[Source text]
* * * * * * * * *

The participants highlight their reliance on colleagues and previous mentors for support in the time immediately post qualification, and the importance of preceptorship cannot be highlighted enough during this time. The Department of Health (DH) (2010) defines the role of preceptorship as guidance and support for all newly qualified practitioners to enable the transition from student into qualified health professional. It further notes how the support will enable the health professional to develop their confidence as an autonomous practitioner (DH, 2010). Ambulance Trusts provide a preceptorship programme to all newly qualified paramedics, and further research around this area would help smooth the transition from student to paramedic.
Within the university setting, the participants' concerns have highlighted additional avenues of development for students. During scenario work, greater emphasis focuses on the further care of the patients once they have received their initial treatment. Deeper questioning techniques are now utilised to enhance the student's decision-making skills, and further reflection around their practice is encouraged. Future correspondence with practice mentors will also highlight their role in developing student confidence, decision making and taking the clinical lead. This research will further enhance the curriculum as part of the continuous review of student support and curriculum design.
This study has identified the need for further research in aspects of all of the themes raised.

* * * * * * * * *

[Data extract]
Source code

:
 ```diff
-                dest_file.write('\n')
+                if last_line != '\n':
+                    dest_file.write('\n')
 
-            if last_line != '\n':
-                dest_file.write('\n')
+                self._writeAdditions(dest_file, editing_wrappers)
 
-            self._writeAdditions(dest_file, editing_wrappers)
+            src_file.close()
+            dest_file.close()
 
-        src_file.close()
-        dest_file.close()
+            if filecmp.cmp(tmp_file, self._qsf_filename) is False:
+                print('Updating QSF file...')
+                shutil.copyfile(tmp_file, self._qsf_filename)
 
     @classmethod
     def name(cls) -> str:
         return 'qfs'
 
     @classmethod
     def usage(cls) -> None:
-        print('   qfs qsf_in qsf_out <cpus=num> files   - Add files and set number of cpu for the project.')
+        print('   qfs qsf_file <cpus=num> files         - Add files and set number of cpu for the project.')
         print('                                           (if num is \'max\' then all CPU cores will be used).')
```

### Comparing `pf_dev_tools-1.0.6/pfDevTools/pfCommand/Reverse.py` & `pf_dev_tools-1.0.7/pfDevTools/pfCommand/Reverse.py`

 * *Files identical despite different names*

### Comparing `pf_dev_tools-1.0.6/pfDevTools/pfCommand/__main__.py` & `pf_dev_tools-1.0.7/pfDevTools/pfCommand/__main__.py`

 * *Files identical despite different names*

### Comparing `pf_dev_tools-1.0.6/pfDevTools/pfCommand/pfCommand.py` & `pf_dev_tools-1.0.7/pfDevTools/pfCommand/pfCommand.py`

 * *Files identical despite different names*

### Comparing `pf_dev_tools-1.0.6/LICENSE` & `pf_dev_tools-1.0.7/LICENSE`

* * * * * * * * *

[What you are asked to do] Can you rewrite the part of the paramedic preceptorship text that opens with the words containing "The participants highlight" and closes with "student to paramedic.", putting "mentorship" wherever "preceptorship" appears? The rows aren't needed here.

[Answer section]
The participants highlight their reliance on colleagues and previous mentors for support in the time immediately post qualification, and the importance of mentorship cannot be highlighted enough during this time. The Department of Health (DH) (2010) defines the role of mentorship as guidance and support for all newly qualified practitioners to enable the transition from student into qualified health professional. It further notes how the support will enable the health professional to develop their confidence as an autonomous practitioner (DH, 2010). Ambulance Trusts provide a mentorship programme to all newly qualified paramedics, and further research around this area would help smooth the transition from student to paramedic.